Примером аналогичной запутанности условий может служить следующий. Дается задача: 7 рыбаков съедают 7 осетров в 7 дней. За сколько дней 100 рыбаков съедят 100 осетров? Барьер подсказывает — за 100 дней, тогда как ответ: за те же 7 дней.
Трамплином ко всем такого рода задачам служит один и тот же прием, а именно удаление, исключение из условий задачи того материала, который был введен в нее умышленно, чтобы осложнить ее решение и запутать испытуемого. Но для этого последний должен догадаться, что задающий ему задачу намеренно пытался его запутать.
Точно так же барьер в задаче с рыбаками, съедающими рыбу, легко преодолевается, если цифра 7 не будет повторяться 3 раза, толкая испытуемого на то, чтобы определить, сколько один рыбак съест рыбы в 1 день. Это легко сделать, если сказать, что 7 человек съедают 7 рыб за какую-то единицу времени (скажем, за неделю), следовательно, по 1 рыбе на человека. Отсюда прямо вытекает ответ на заданный вопрос.

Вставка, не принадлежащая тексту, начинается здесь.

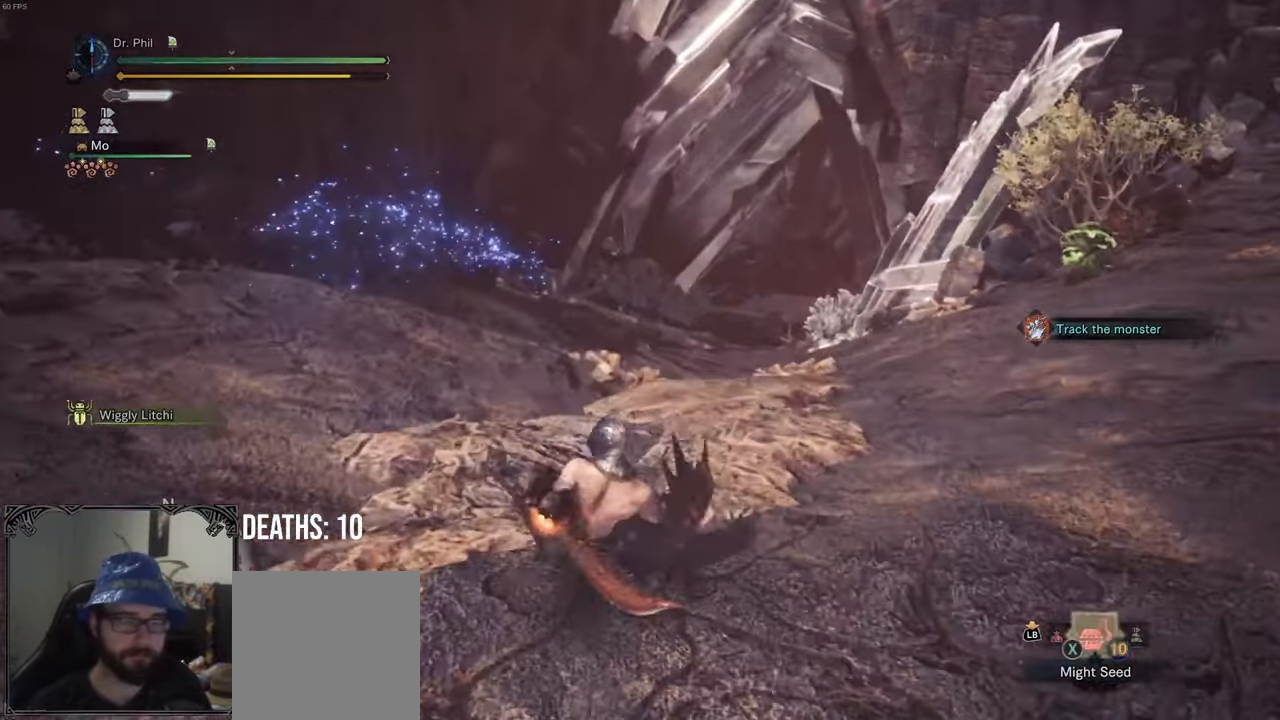
{"buttons": ["R1"], "left_stick": "up", "right_stick": "center", "events": [[83, "X", "down"], [167, "X", "up"]]}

Барьеры подмены разнородного. Оба предшествующих типа барьеров требуют порой длительного повторения вычислительных операций для своего формирования и хотя бы временного закрепления в сознании испытуемого. Напротив, барьеры, основанные на быстром переходе от приемов одного порядка к приемам совершенно иного порядка, могут возникать мгновенно, сразу же после первого испытания.
Таков барьер, основанный на смене приемов языкового общения, а именно звуковой речи на речь жестов. Задача: «В магазин приходит немой. Каким жестом он покажет продавцу, что ему нужен молоток?» От слушателей требуется, чтобы они движением руки, кисть которой сжата в кулак, имитировали вбивание гвоздя. После этого задача продолжается: «А теперь в тот же магазин приходит слепой. Как он даст знать продавцу, что ему нужны ножницы?» Слушатели в ответ поднимают руку и, раздвигая и сдвигая два пальца, имитируют движение ножниц.
Барьер, возведенный с самого начала как переход от звуковой речи к речи жестов, закрепляется у слушателей, как правило, сразу же. Между тем ясно, что слепому, способному говорить, вовсе не требуется прибегать к языку жестов.
Аналогичный же барьер возникает, когда внимание испытуемого с вычислительной стороны вопроса переносится на грамматическую, этимологическую. Здесь мы имеем пример, обратный тем, которые были разобраны выше. Задача: «Как надо сказать: дважды два есть пять, суть пять, равно пяти или просто пять?»
Здесь барьер отделяет и устраняет из поля зрения как раз вычислительную сторону вопроса, намеренно фиксируя лишь его грамматическую сторону.
Как правило, барьер работает в этом случае у большинства опрашиваемых. Я задавал эту задачу специалистам-математикам, в том числе и зарубежным, и убеждался, что барьер работает и у них так же, как у обычных людей. Такова другая, еще более простая задача: «Как надо написать словами: пять и семь — адиннадцать или одиннадцать?» Но это только для школьников!
На подобном же барьере-подмене построена задачка для детей младшего возраста: «Шел дождь и два студента. Сколько всего?»
Барьер-подмена фигурирует, например, в «Недоросле» Фонвизина, когда Митрофанушка на вопрос: «Дверь — какая часть речи?» — отвечает: «Котора дверь? Если эта, то прилагательное, а если та, что стоит в сарае, то пока существительное». Здесь грамматика подменяется отношением реальных вещей.